A l’origine, donc, ce courrier électronique d’un mystérieux «HarryPotter85202», daté du 13 octobre. Les attaques contre Sihem Habchi sont précises. Il lui est reproché des choix politiques «sans consultation» – soutien à Arnaud Montebourg, engagement public avec le ministre de l’Immigration Eric Besson pour une mission pédagogique antiburqa. Mais aussi des questions de gestion : «Notes de taxi scandaleuses», qui atteindraient «3 000 euros par mois»,«frais de bouche» et factures de téléphone «indécents»(«800 euros parfois pour un seul mois»), ainsi qu’une certaine tendance au népotisme (entrée de deux de ses sœurs au conseil d’administration, embauche de son compagnon pour refaire le site internet à un prix jugé trop élevé).

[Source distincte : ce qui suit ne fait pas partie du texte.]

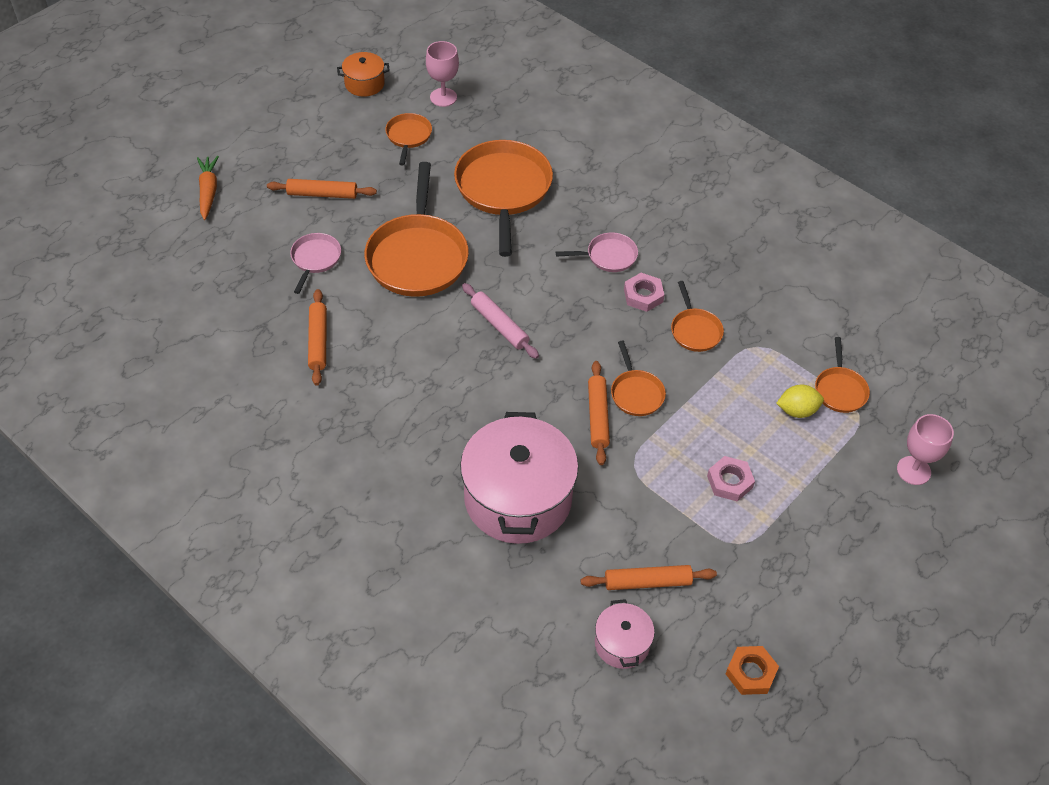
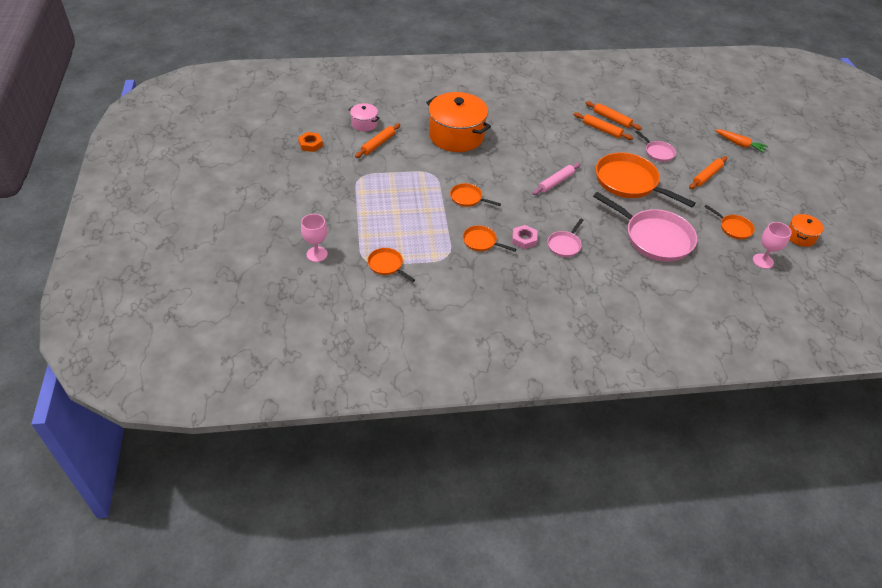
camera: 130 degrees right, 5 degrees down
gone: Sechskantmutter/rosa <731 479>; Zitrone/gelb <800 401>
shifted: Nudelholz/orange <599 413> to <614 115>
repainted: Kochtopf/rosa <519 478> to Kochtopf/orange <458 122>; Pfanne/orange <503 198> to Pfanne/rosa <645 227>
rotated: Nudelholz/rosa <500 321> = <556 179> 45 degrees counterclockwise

Jointe par Libération, Sihem Habchi évoque, entre les lignes, une possible vengeance «d’anciennes» ayant quitté l’association. «La moindre des choses, quand on critique, est de le faire à visage découvert.» Elle a porté plainte contre X pour diffamation. Dans le détail, elle répond, répétant que son engagement auprès d’Arnaud Montebourg a été approuvé en conseil d’administration, que tous les comptes de l’association sont validés, que le site a, au contraire, coûté 40% de moins que les prix du marché… «Toutes mes dépenses sont pour l’association. Rien n’est pour moi.»
«Pression». Quand ils ont reçu le mail, les permanents de NPNS ont attendu une réponse de sa part : «Mais elle nous a demandé de la soutenir, sans s’expliquer et en disant qu’elle n’avait pas de comptes à rendre aux salariés.» Elle «nous a foutu un coup de pression et a été menaçante». «Notre association se bat contre la loi du silence, et nous, à l’intérieur, on ne pouvait rien dire», s’insurge une gréviste. Un huissier de justice est venu fouiller les mails pour trouver le corbeau. Sihem Habchi promet qu’elle veut «apaiser les choses» : «Les salariés travaillent énormément, la pression est forte au quotidien.»
«On veut une sortie de crise», répondent les grévistes. Pour sauver le mouvement… sans Sihem Habchi. Un congrès doit avoir lieu en décembre avec l’élection d’un nouveau bureau. Se représentera-t-elle ? Uniquement si elle sent que c’est le souhait des militants, dit-elle.